Que mamá esté contenta. Si me matan, es por sacerdote
El 14 de julio, se cumple el 23 aniversario de la muerte del Venerable José María García Lahiguera, cuyas virtudes heroicas reconoció la Santa Sede hace ahora un año. Sus hijas espirituales, las Oblatas de Cristo Sacerdote, publicaron en 2001, en Ediciones Encuentro, su biografía. Entre otras cosas, narran cómo el maestro de sacerdotes a punto estuvo de dar su vida por la fe, durante la persecución de los años 30:
El 18 de julio de 1936 sorprendió a don José María en Madrid. Desde su casa, en Ferraz 21, presenció, horrorizado, el asalto al Cuartel de la Montaña. Cada vez que oía las detonaciones del bombardeo, daba la absolución y rezaba por cuantos suponía muertos o heridos. En un principio, fue presa de un miedo visceral, pero un día, ante el requerimiento de una señora que pedía los últimos sacramentos, se lanzó a la calle, y desde entonces se convirtió en un auténtico titán. En un registro a su domicilio, los policías se fijaron en una fotografía suya vestido de sotana. Don José María dijo con resolución: «Ése soy yo». Su madre atajó: «Sí, es sacerdote; pero jamás se ha metido en política». Esta vez no se lo llevaron. En el siguiente registro, don José María no estaba en casa. Los milicianos dijeron a su madre: «Señora, sabemos que su hijo es una buena persona, pero es cura, y por ser cura tenemos que matarlo».

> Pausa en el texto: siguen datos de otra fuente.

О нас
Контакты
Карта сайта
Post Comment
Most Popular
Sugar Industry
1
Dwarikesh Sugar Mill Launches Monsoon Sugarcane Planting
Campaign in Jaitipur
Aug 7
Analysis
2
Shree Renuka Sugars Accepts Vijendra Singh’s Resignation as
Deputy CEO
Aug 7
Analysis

Consiguió acogerse a la embajada de Finlandia, pero, el 3 de diciembre de 1936, esta embajada fue asaltada por las turbas. Los asaltantes encontraron en una sala ornamentos sagrados y preguntaron: «¿Quién es el cura?». Don José María se adelantó y confesó: «Yo soy sacerdote».
Hacinados en un garaje-prisión de la calle Serrano, él seguía ejercitando su fina caridad. A todos, con su buen humor y su fe viva, infundía confianza y paz. Condenado al paredón, cuando le sacaban, dijo a su hermana Asunción: «Di a mamá que esté contenta: si me matan, es sólo por ser sacerdote».

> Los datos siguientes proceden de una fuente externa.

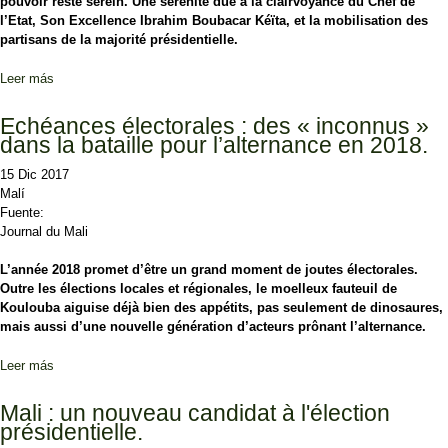
pouvoir reste serein. Une sérénité due à la clairvoyance du Chef de
l’Etat, Son Excellence Ibrahim Boubacar Kéïta, et la mobilisation des
partisans de la majorité présidentielle.
Leer más
sobre Présidentielle 2018 : IBK en pole position pour le scrutin.
Echéances électorales : des « inconnus »
dans la bataille pour l’alternance en 2018.
15 Dic 2017
Malí
Fuente:
Journal du Mali
L’année 2018 promet d’être un grand moment de joutes électorales.
Outre les élections locales et régionales, le moelleux fauteuil de
Koulouba aiguise déjà bien des appétits, pas seulement de dinosaures,
mais aussi d’une nouvelle génération d’acteurs prônant l’alternance.
Leer más
sobre Echéances électorales : des « inconnus » dans la bataille
pour l’alternance en 2018.
Mali : un nouveau candidat à l'élection
présidentielle.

Como los detenidos lo habían sido en una embajada extranjera, en vez de fusilarlos, temiendo complicaciones diplomáticas, los llevaron al antiguo colegio de San Antón. Un nuevo interrogatorio. Una nueva confesión: «Soy sacerdote». El que le había interrogado, bajando la voz, le dijo: «No debe usted decir esto». Pero don José María lo había dicho y estaba dispuesto a repetirlo.
Fue liberado gracias a la intervención de su hermano Antonio desde la embajada de España en Estados Unidos. Provisto de un carnet de representante de libros, comenzó a desplegar toda una organización clandestina de celebración de Misas, retiros, reuniones, pláticas y Ejercicios espirituales. Las ayudas que le venían de parte del prelado iban a parar a los más necesitados. El prelado, doctor Eijo y Garay, a quien sorprendió la guerra en la zona no republicana, decidió designarle Vicario General. Funcionaba tan bien el contacto de unos sacerdotes con otros y con el prelado, que podía hablarse de una auténtica vitalidad diocesana y apostólica.
Su amor al seminario
El Seminario había sido transformado en cuartel de artillería. Don José María, integrándose en una junta laica de intelectuales, logró que la biblioteca del Seminario fuera trasladada a la Biblioteca Nacional. «Mis visitas al seminario —contaba después de la guerra— eran amarguísimas. Estaba hecho una auténtica porquería: sucio y destrozado». A pesar de todo, él no perdía el buen humor. Del año 1938 son estos fragmentos de cartas suyas:
«Amigo Domingo: estamos en guerra…, así que nada de lata, aunque sea de ese néctar del Olimpo que llaman aceite y que dicen sirve para freír unas cosas raras llamadas patatas y unas bolas blancas que dicen huevos y que las producen unos animalitos que para mí se crían en el polo, pues por estas latitudes se ha perdido la raza».
La obsesión de don José María, su anhelo de santidad sacerdotal, se iba haciendo realidad sangrienta en estos años. Después se hará aún más real en una vida a lo mártir: la de un auténtico testigo de Cristo.